The Chinese government has escalated its response to a Covid-19 outbreak in Shanghai, sending in more than 10,000 health workers and 2,000 military personnel to conduct mass testing of every city resident.
The testing comes as the latest step in what started as a two-phase lock-down to reduce virus transmission and has a major impact on supply chains, the global economy, and companies such as Tesla and Volkeswagen who have major factories in that region. These factories have been forced to temporarily shut down during the initial phase of the most recent lock-down.
The aggressive testing approach comes as part of China’s zero-Covid strategy, which in recent weeks has led to rapid shutdowns of major economic and manufacturing regions to contain the spread of the virus. Shanghai, home to more than 26 million people, reported more than 9,000 new cases early Monday.
Although Chinese officials claim the port remains open, port workers, factory workers and truck drivers are not permitted to travel to work. This will limit the ability factories to deliver containers to the ports during this time.
Aside from Shanghai, over the past few weeks the Chinese government has also locked down the key business city of Shenzhen, and ten other areas due to new cases of domestic COVID infections. In the northeast of the country, Changchun and other cities in Jilin Province have shut and smaller cities such as Suifenhe and Manzhouli (on China’s border with Russia) have temporarily closed as well.
Many of these areas within China are critical international hubs for manufacturing and technology. The extreme and now-frequent shutdowns have further taxed already-stressed global supply chains.
The Global Impact of China’s Zero-COVID Policy on the Supply Chain
Data analysis from the Interos global relationship mapping platform illustrates the importance of Shanghai to US-based companies, for example:
- 20,000+ US entities have direct relationships with tier-1 suppliers in the Shanghai region
- This number grows to over 95,000+ entities when indirect suppliers at Tier 2 are included
- At the Tier 3 level, 203,500+ US companies have indirect supplier dependencies in Shanghai
- Software, machinery, textiles/apparel, specialty retail, commercial services and electronic equipment/components are among the main industry sectors covered by these buyer-supplier relationships
When including Shenzhen and Jilin to the Shanghai disruption, we find the following:
- More than 25,000 US entities buy directly from suppliers in the Shenzhen, Shanghai and/or Jilin regions
- This number grows to over 103,900 entities when indirect suppliers at Tier 2 are included
- At the Tier 3 level, 206,700 US companies have supplier dependencies in Shenzhen, Shanghai and/or Jilin
China has been indiscriminate in its closures. The one-week shutdown of Shenzhen, included Yantian, home to another of the country’s busiest container ports. Other highly populated districts of the city, including the commerce hub of Futian and technology-based Nanshan, were also closed. These closures prevented millions of office and factory staff from getting to work.
Desperate Times Call for Creative Measures
Because most Chinese factories do not disclose inventory details, it is difficult to predict the immediate impact of these closures. Existing stocks and spare capacity at alternative plants outside the locked-down areas can absorb orders for a short time.
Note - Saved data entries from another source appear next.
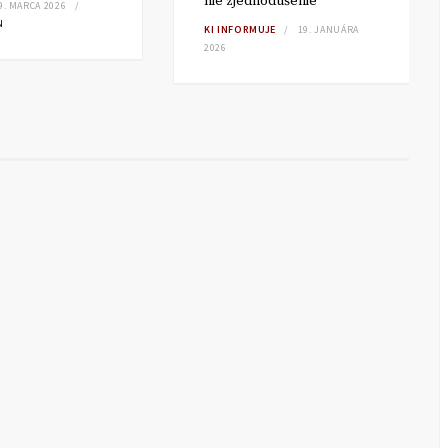
nie zjednodušenie
9. MARCA 2026
N
KI INFORMUJE
19. JANUÁRA
2026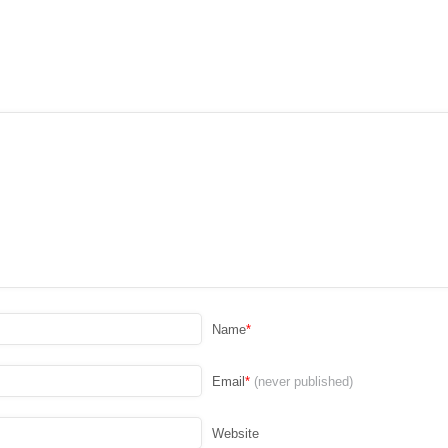
Name
*
Email
*
(never published)
Website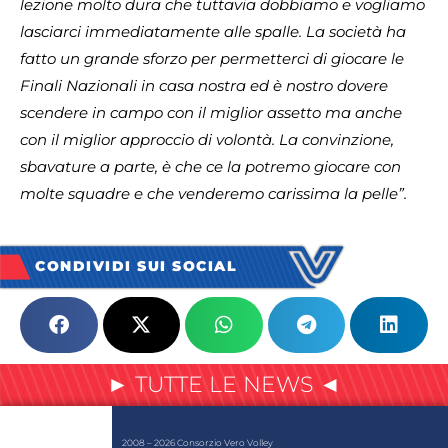
lezione molto dura che tuttavia dobbiamo e vogliamo
lasciarci immediatamente alle spalle. La società ha
fatto un grande sforzo per permetterci di giocare le
Finali Nazionali in casa nostra ed è nostro dovere
scendere in campo con il miglior assetto ma anche
con il miglior approccio di volontà. La convinzione,
sbavature a parte, è che ce la potremo giocare con
molte squadre e che venderemo carissima la pelle”.
CONDIVIDI SUI SOCIAL
► TUTTE LE NEWS ◄
2008 – 2026 Consorzio Vero Volley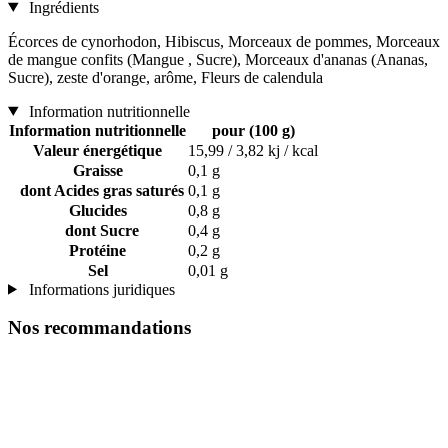
Ingrédients
Écorces de cynorhodon, Hibiscus, Morceaux de pommes, Morceaux
de mangue confits (Mangue , Sucre), Morceaux d'ananas (Ananas,
Sucre), zeste d'orange, arôme, Fleurs de calendula
Information nutritionnelle
Information nutritionnelle
pour (100 g)
Valeur énergétique
15,99 / 3,82 kj / kcal
Graisse
0,1 g
dont Acides gras saturés
0,1 g
Glucides
0,8 g
dont Sucre
0,4 g
Protéine
0,2 g
Sel
0,01 g
Informations juridiques
Nos recommandations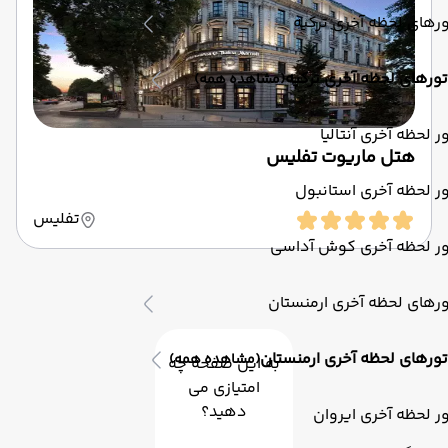
رهای لحظه آخری ترکیه
تورهای لحظه آخری ترکیه
(مشاهده همه)
ر لحظه آخری آنتالیا
هتل ماریوت تفلیس
ر لحظه آخری استانبول
تفلیس
ور لحظه آخری کوش آداسی
رهای لحظه آخری ارمنستان
تورهای لحظه آخری ارمنستان
(مشاهده همه)
به این صفحه چه
امتیازی می
دهید؟
ر لحظه آخری ایروان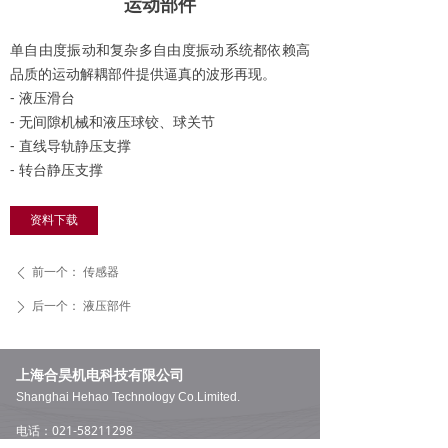
运动部件
单自由度振动和复杂多自由度振动系统都依赖高
品质的运动解耦部件提供逼真的波形再现。
- 液压滑台
- 无间隙机械和液压球铰、球关节
- 直线导轨静压支撑
- 转台静压支撑
资料下载
前一个：
传感器
ꄴ
后一个：
液压部件
ꄲ
上海合昊机电科技有限公司
Shanghai Hehao Technology Co.Limited.
电话：021-58211298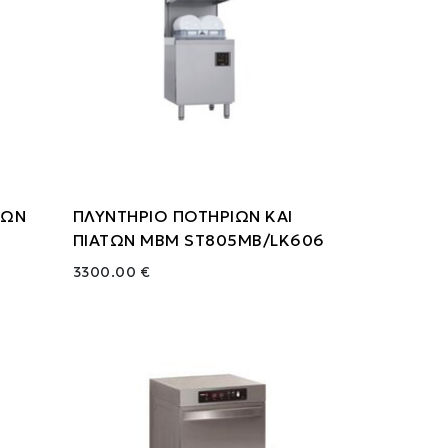
ΥΩΝ
ΠΛΥΝΤΗΡΙΟ ΠΟΤΗΡΙΩΝ ΚΑΙ
ΠΙΑΤΩΝ ΜΒΜ ST805MB/LK606
3300.00 €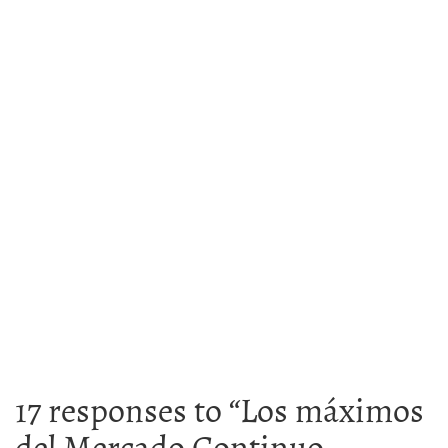
17 responses to “
Los máximos
del Mercado Continuo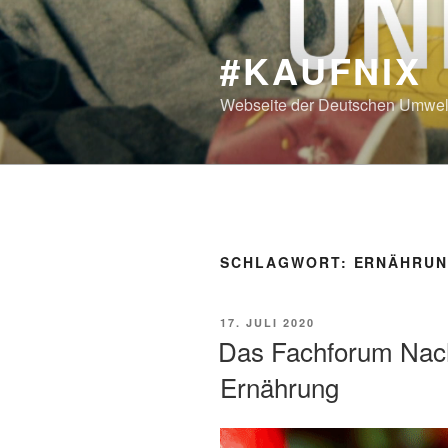
Zum
Inhalt
#KAUFNIX
springen
Webseite der Deutschen Umwelt
SCHLAGWORT:
ERNÄHRU
VERÖFFENTLICHT
17. JULI 2020
AM
Das Fachforum Nachh
Ernährung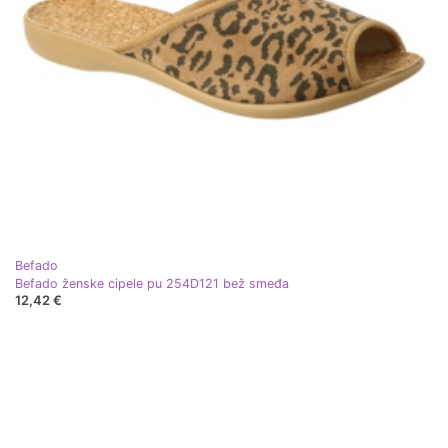
Befado
Befado ženske cipele pu 254D121 bež smeđa
12,42 €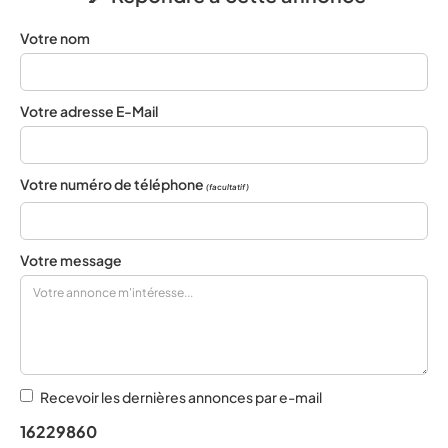
Votre nom
Votre adresse E-Mail
Votre numéro de téléphone
(facultatif)
Votre message
Recevoir les dernières annonces par e-mail
16229860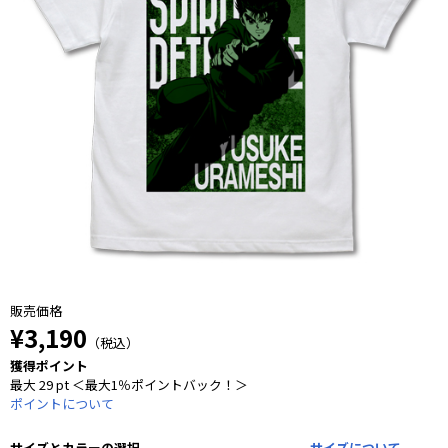
販売価格
¥3,190
（税込）
獲得ポイント
最大 29 pt ＜最大1％ポイントバック！＞
ポイントについて
サイズとカラーの選択
サイズについて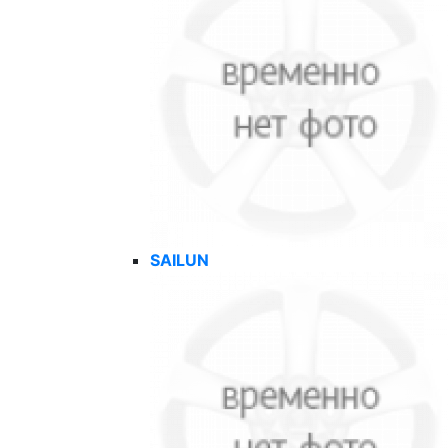
SAILUN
Some manufacturers resort to creative measures. For example, Apple contract manufacturer Foxconn was able to restart some production at its Shenzhen factory using a “closed-loop” system where workers living on-site must remain on the company’s campus. GM and Volkswagen have also been able to keep their Shanghai plants open. But even creative solutions like this don’t work for all companies: Tesla attempted to use the closed-loop system when Shanghai was closed, but ultimately could not due to lack of provisions.
Because of the global reliance of US, British and other companies on suppliers in these affected areas in China, delays to finished products, parts and components from the region are likely. As a point of reference, last year’s one-month disruption at Yantian port, the world’s fourth-largest, held up thousands of shipping containers. The ensuing backups caused a massive ripple effect on global supply chains.
Any extended lockdown would likely affect semiconductors and electronics used by multiple sectors, including the automotive industry, extending long lead times for these products further.
Click the video to learn how to use the Interos platform to monitor Shanghai supply chain risk exposure.
Understanding the Inflationary Impact
China’s zero-COVID policy may also increase pressure on the global economy by intensifying the impact of inflation. Supply chain bottlenecks were expected to “materially ease in the early months of this year,” with downward pressure on producer and input prices and shorter lead times, according to Katrina Ell, a senior economist for Asia-Pacific at Moody’s Analytics. “But given China’s zero-COVID policy and how they tend to shut down important ports and factories — that really increases disruption.”
The US Federal Reserve and the International Monetary Fund have both issued similar warnings. The IMF also revised up its near-term projection for inflation “in response to the anticipated slower resolution of supply issues”.
This post has been updated from its original version to include new information.